Any refers to the set { HomRef, Het, HomVar, NoCall } and ~ denotes complement in this set.

Code

Dad

Mom

Kid

Copy State

Implicated

1

HomVar

HomVar

Het

Auto

Dad, Mom, Kid

2

HomRef

HomRef

Het

Auto

Dad, Mom, Kid

3

HomRef

~HomRef

HomVar

Auto

Dad, Kid

4

~HomRef

HomRef

HomVar

Auto

Mom, Kid

5

HomRef

HomRef

HomVar

Auto

Kid

6

HomVar

~HomVar

HomRef

Auto

Dad, Kid

7

~HomVar

HomVar

HomRef

Auto

Mom, Kid

8

HomVar

HomVar

HomRef

Auto

Kid

9

Any

HomVar

HomRef

HemiX

Mom, Kid

10

Any

HomRef

HomVar

HemiX

Mom, Kid

11

HomVar

Any

HomRef

HemiY

Dad, Kid

12

HomRef

Any

HomVar

HemiY

Dad, Kid

Parameters
Returns

Int32Expression

hail.expr.functions.liftover(x, dest_reference_genome, min_match=0.95, include_strand=False)[source]

Lift over coordinates to a different reference genome.

Examples

Lift over the locus coordinates from reference genome 'GRCh37' to 'GRCh38':

>>> hl.eval(hl.liftover(hl.locus('1', 1034245, 'GRCh37'), 'GRCh38')) # doctest: +SKIP
Locus(contig='chr1', position=1098865, reference_genome='GRCh38')

Lift over the locus interval coordinates from reference genome 'GRCh37' to 'GRCh38':

>>> hl.eval(hl.liftover(hl.locus_interval('20', 60001, 82456, True, True, 'GRCh37'), 'GRCh38')) # doctest: +SKIP
Interval(Locus(contig='chr20', position=79360, reference_genome='GRCh38'),
         Locus(contig='chr20', position=101815, reference_genome='GRCh38'),
         True,
         True)

See Liftover variants from one coordinate system to another for more instructions on lifting over a Table or MatrixTable.

Notes

This function requires the reference genome of x has a chain file loaded for dest_reference_genome. Use ReferenceGenome.add_liftover() to load and attach a chain file to a reference genome.

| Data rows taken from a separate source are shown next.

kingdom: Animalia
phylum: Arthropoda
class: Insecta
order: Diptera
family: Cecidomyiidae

Returns None if x could not be converted.

Warning

Before using the result of liftover() as a new row key or column key, be sure to filter out missing values.

Parameters
  • x (Expression of type tlocus or tinterval of tlocus) – Locus or locus interval to lift over.

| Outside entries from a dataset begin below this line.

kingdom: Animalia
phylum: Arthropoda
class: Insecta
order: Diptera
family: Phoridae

  • dest_reference_genome (str or ReferenceGenome) – Reference genome to convert to.

  • min_match (float) – Minimum ratio of bases that must remap.

  • include_strand (bool) – If True, output the result as a StructExpression with the first field result being the locus or locus interval and the second field is_negative_strand is a boolean indicating whether the locus or locus interval has been mapped to the negative strand of the destination reference genome. Otherwise, output the converted locus or locus interval.

Returns

Expression – A locus or locus interval converted to dest_reference_genome.

hail.expr.functions.min_rep(locus, alleles)[source]

Computes the minimal representation of a (locus, alleles) polymorphism.

Examples

>>> hl.eval(hl.min_rep(hl.locus('1', 100000), ['TAA', 'TA']))
Struct(locus=Locus(contig=1, position=100000, reference_genome=GRCh37), alleles=['TA', 'T'])
>>> hl.eval(hl.min_rep(hl.locus('1', 100000), ['AATAA', 'AACAA']))
Struct(locus=Locus(contig=1, position=100002, reference_genome=GRCh37), alleles=['T', 'C'])

Notes

Computing the minimal representation can cause the locus shift right (the position can increase).

Parameters
Returns

StructExpression – A tstruct expression with two fields, locus (LocusExpression) and alleles (ArrayExpression of type tstr).